Complementary roles of cholecystokinin- and parvalbumin-expressing GABAergic neurons in hippocampal network oscillations.
Klausberger T., Marton LF., O'Neill J., Huck JH., Dalezios Y., Fuentealba P., Suen WY., Papp E., Kaneko T., Watanabe M., Csicsvari J., Somogyi P.
In the hippocampal CA1 area, a relatively homogenous population of pyramidal cells is accompanied by a diversity of GABAergic interneurons. Previously, we found that parvalbumin-expressing basket, axo-axonic, bistratified, and oriens-lacunosum moleculare cells, innervating different domains of pyramidal cells, have distinct firing patterns during network oscillations in vivo. A second family of interneurons, expressing cholecystokinin but not parvalbumin, is known to target the same domains of pyramidal cells as do the parvalbumin cells. To test the temporal activity of these independent and parallel GABAergic inputs, we recorded the precise spike timing of identified cholecystokinin interneurons during hippocampal network oscillations in anesthetized rats and determined their molecular expression profiles and synaptic targets. The cells were cannabinoid receptor type 1 immunopositive. Contrary to the stereotyped firing of parvalbumin interneurons, cholecystokinin-expressing basket and dendrite-innervating cells discharge, on average, with 1.7 +/- 2.0 Hz during high-frequency ripple oscillations in an episode-dependent manner. During theta oscillations, cholecystokinin-expressing interneurons fire with 8.8 +/- 3.3 Hz at a characteristic time on the ascending phase of theta waves (155 +/- 81 degrees), when place cells start firing in freely moving animals. The firing patterns of some interneurons recorded in drug-free behaving rats were similar to cholecystokinin cells in anesthetized animals.
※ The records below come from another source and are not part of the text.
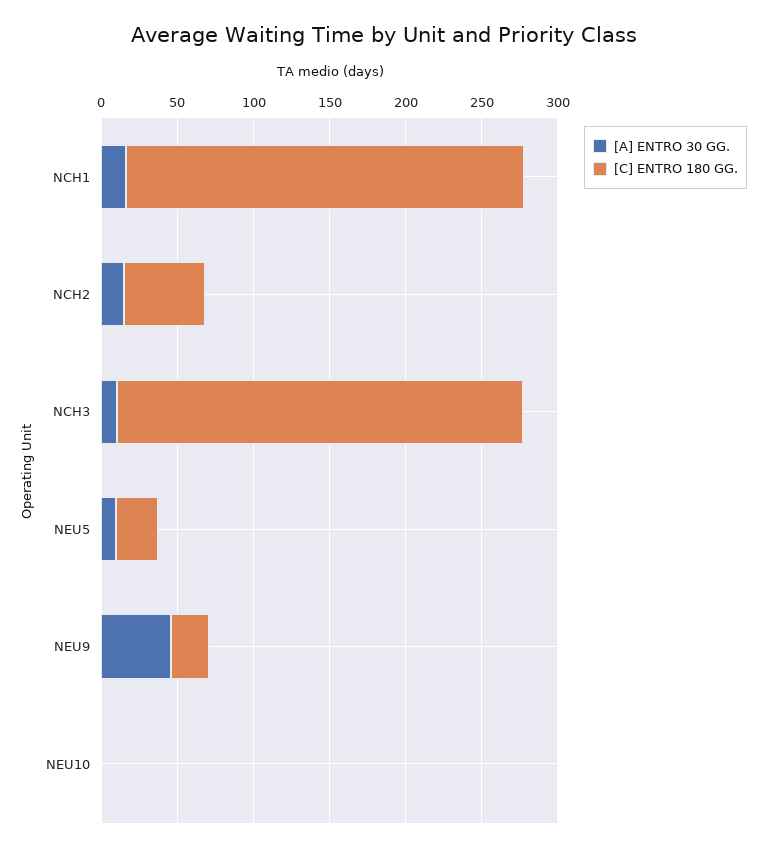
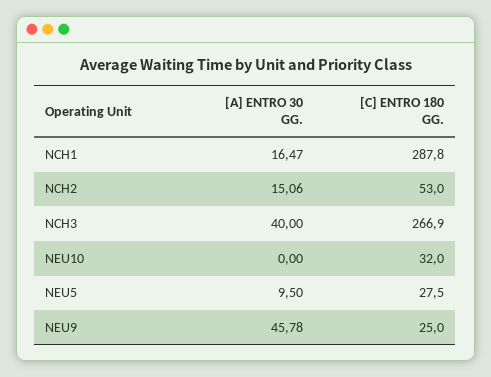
[C] ENTRO 180 GG., NCH1: 260 -> 287.8
[A] ENTRO 30 GG., NCH3: 10 -> 40
[C] ENTRO 180 GG., NEU10: 0 -> 32

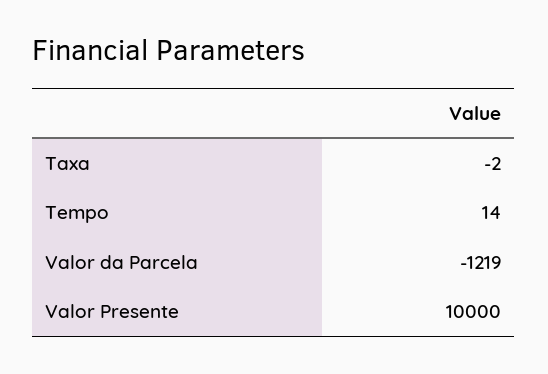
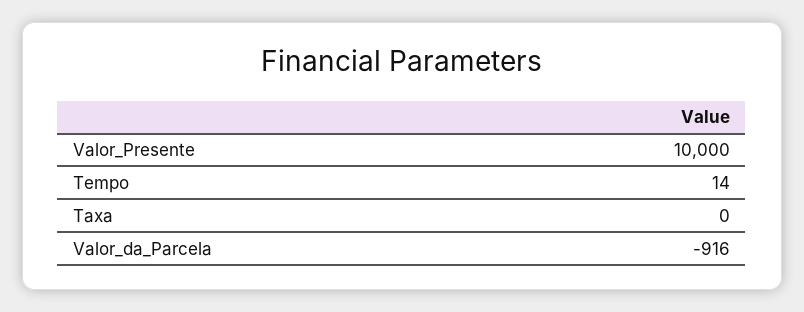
Taxa: -2 -> 0
Valor da Parcela: -1219 -> -916

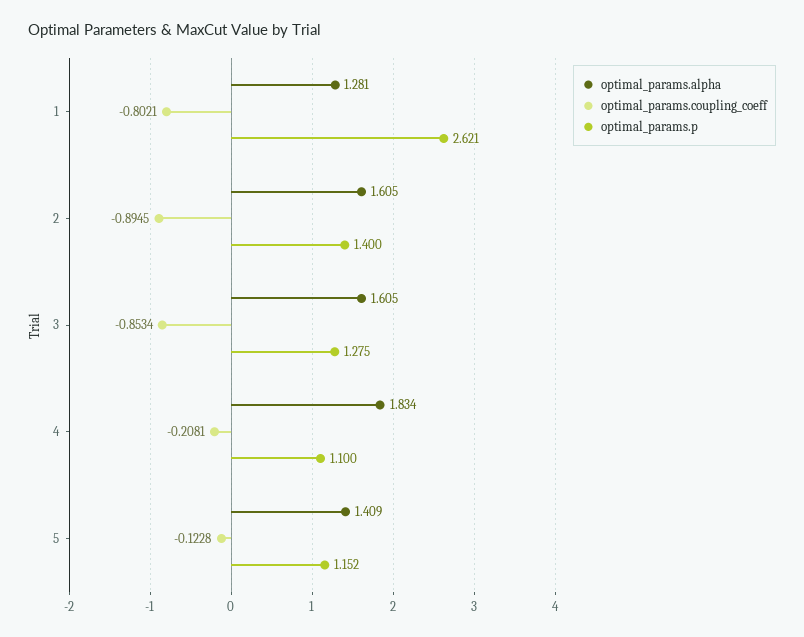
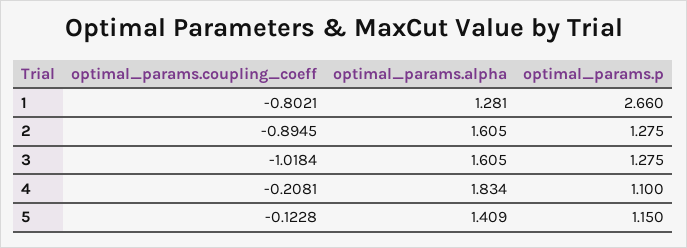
optimal_params.p, 1: 2.621 -> 2.66
optimal_params.p, 2: 1.4 -> 1.275
optimal_params.coupling_coeff, 3: -0.8534 -> -1.0184
optimal_params.p, 5: 1.152 -> 1.15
Our results demonstrate that cholecystokinin- and parvalbumin-expressing interneurons make different contributions to network oscillations and play distinct roles in different brain states. We suggest that the specific spike timing of cholecystokinin interneurons and their sensitivity to endocannabinoids might contribute to differentiate subgroups of pyramidal cells forming neuronal assemblies, whereas parvalbumin interneurons contribute to synchronizing the entire network.